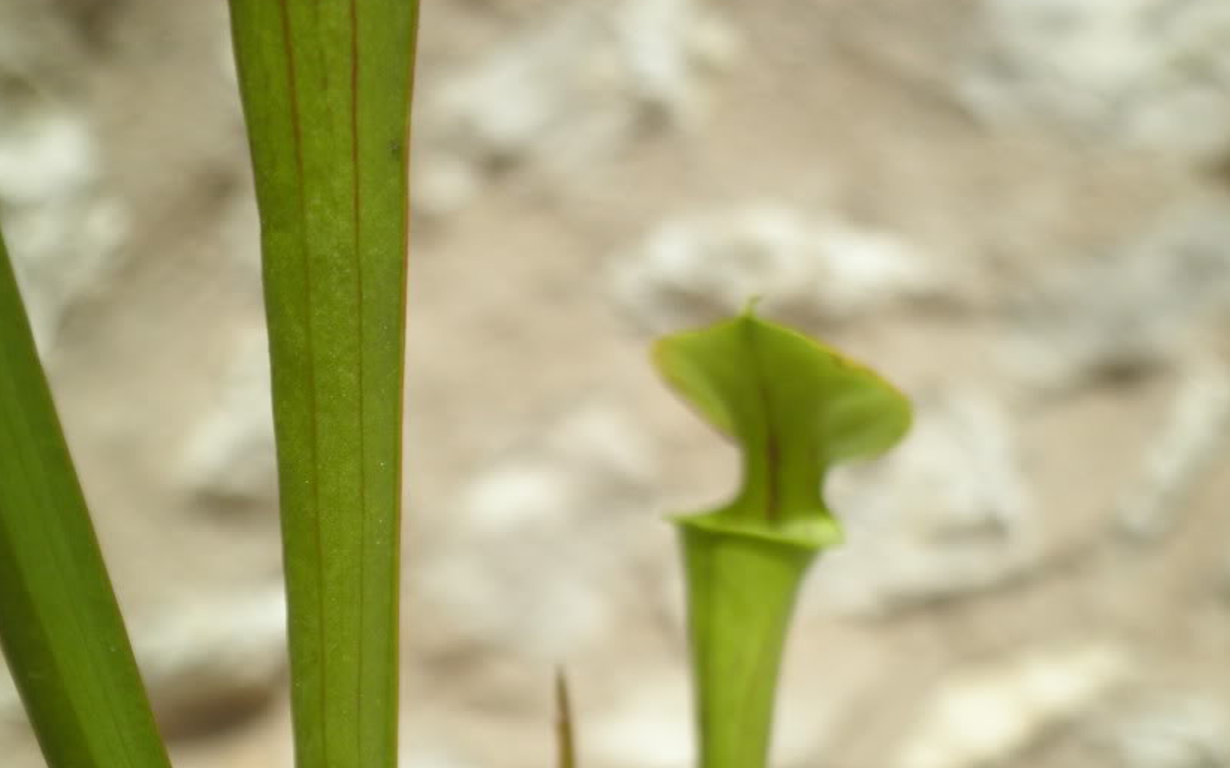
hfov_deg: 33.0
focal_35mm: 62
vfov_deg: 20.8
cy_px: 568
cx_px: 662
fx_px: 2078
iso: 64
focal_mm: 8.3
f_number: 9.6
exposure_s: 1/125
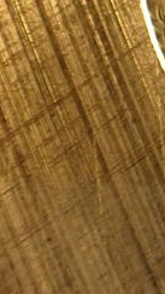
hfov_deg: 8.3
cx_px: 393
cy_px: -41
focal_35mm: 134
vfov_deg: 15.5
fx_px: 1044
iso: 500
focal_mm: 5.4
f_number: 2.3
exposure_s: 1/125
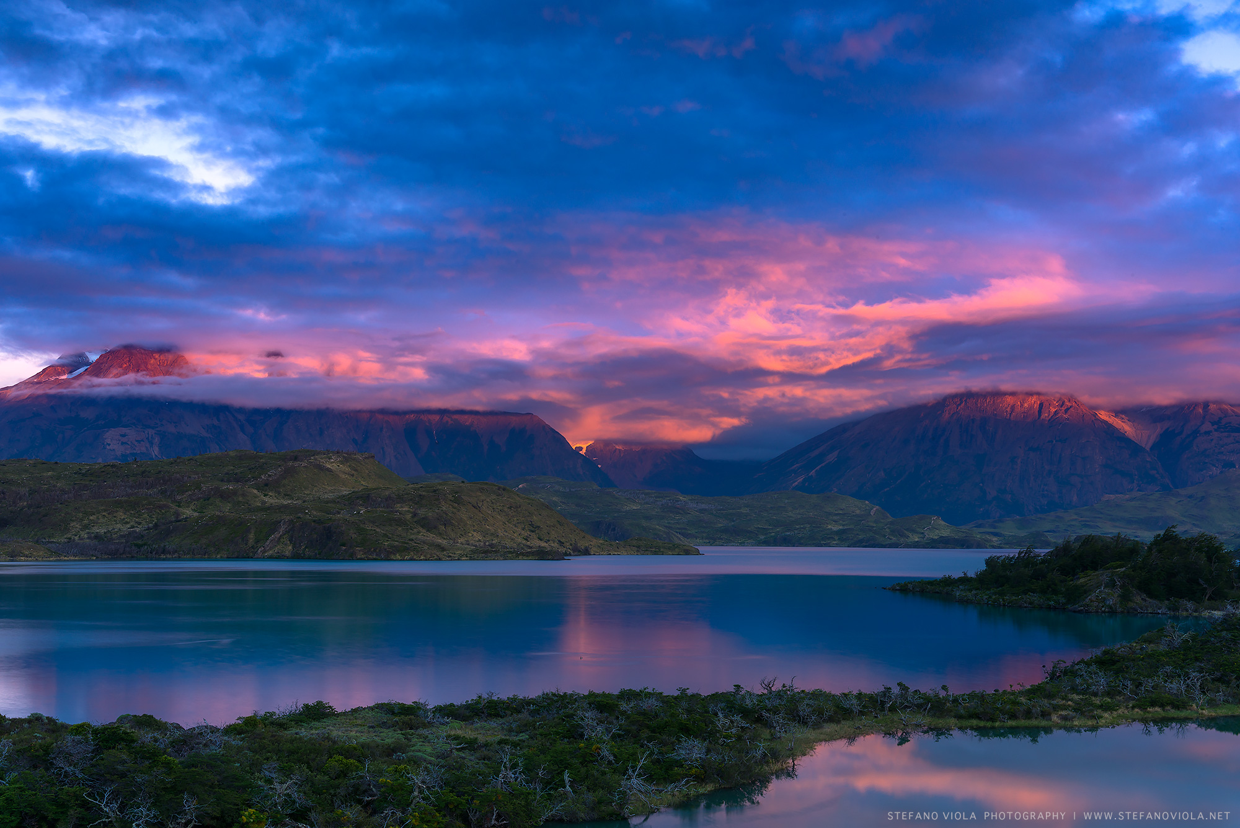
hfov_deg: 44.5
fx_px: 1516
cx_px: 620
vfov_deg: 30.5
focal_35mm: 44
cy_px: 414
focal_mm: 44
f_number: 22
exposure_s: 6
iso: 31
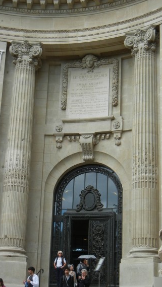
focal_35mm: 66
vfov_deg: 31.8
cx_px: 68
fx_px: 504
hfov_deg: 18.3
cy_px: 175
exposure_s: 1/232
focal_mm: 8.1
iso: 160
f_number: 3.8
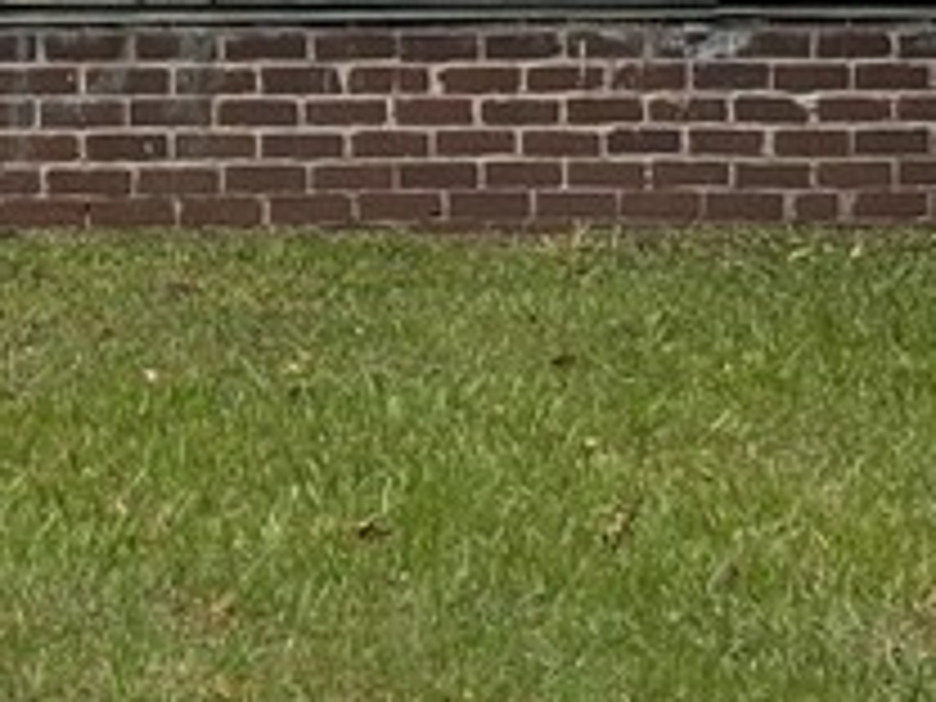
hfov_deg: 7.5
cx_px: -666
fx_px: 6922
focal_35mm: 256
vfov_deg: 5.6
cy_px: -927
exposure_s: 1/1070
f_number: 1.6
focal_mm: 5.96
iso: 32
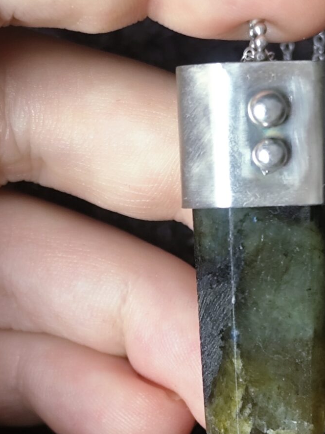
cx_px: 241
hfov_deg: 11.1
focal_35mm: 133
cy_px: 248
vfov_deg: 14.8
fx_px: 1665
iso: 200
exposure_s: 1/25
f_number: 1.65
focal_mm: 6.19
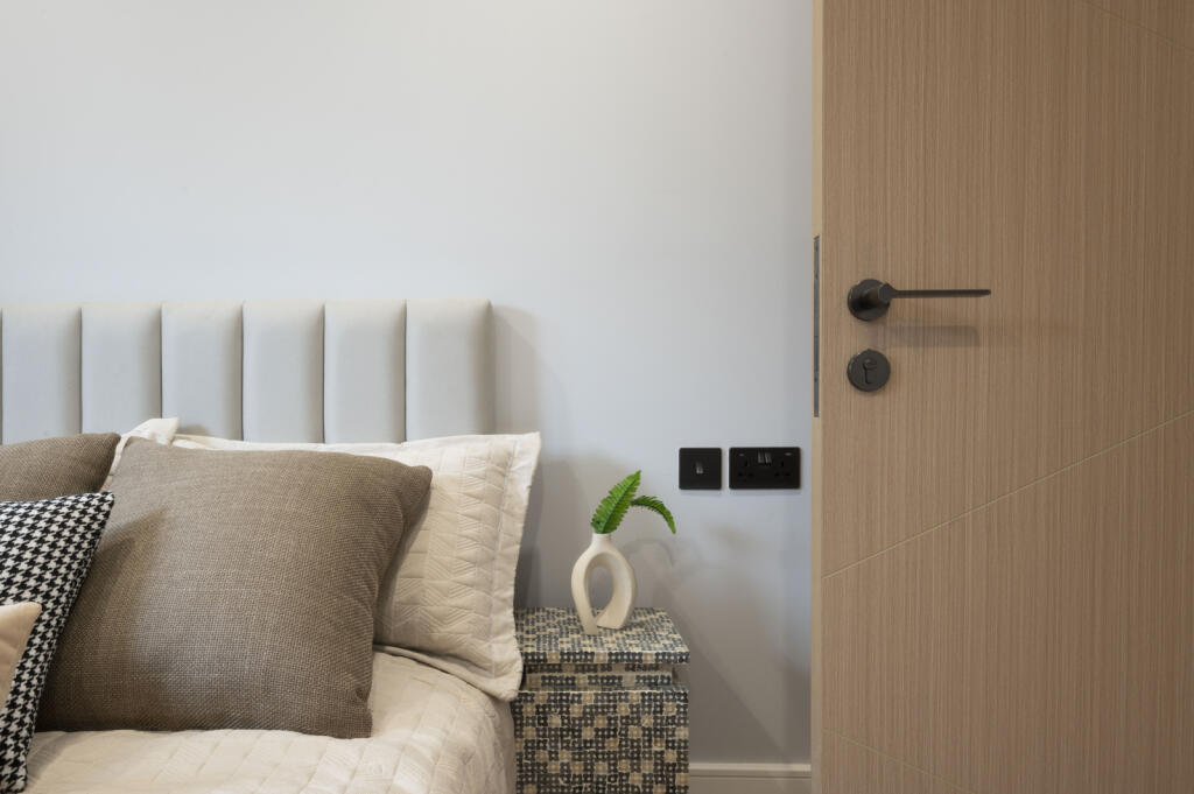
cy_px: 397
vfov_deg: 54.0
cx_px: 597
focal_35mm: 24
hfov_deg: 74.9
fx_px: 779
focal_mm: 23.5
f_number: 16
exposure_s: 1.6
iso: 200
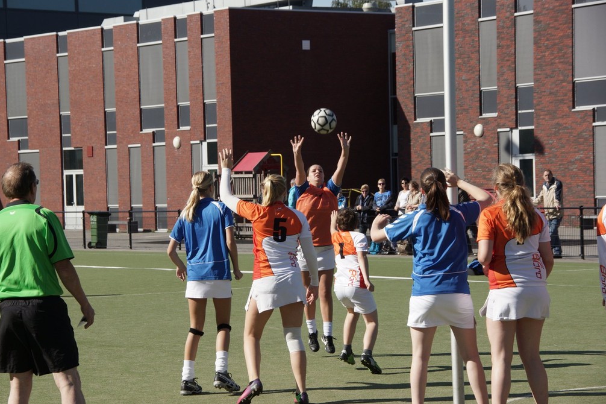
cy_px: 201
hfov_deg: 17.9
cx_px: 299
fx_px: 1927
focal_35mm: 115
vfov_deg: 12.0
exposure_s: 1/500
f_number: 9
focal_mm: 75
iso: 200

——

Starting from the first line of the entries above, print each line exactly until the line containing "f_number: 2.3" has been printed, and skip the pictures.

hfov_deg: 33.0
focal_35mm: 62
vfov_deg: 20.8
cy_px: 568
cx_px: 662
fx_px: 2078
iso: 64
focal_mm: 8.3
f_number: 9.6
exposure_s: 1/125
hfov_deg: 8.3
cx_px: 393
cy_px: -41
focal_35mm: 134
vfov_deg: 15.5
fx_px: 1044
iso: 500
focal_mm: 5.4
f_number: 2.3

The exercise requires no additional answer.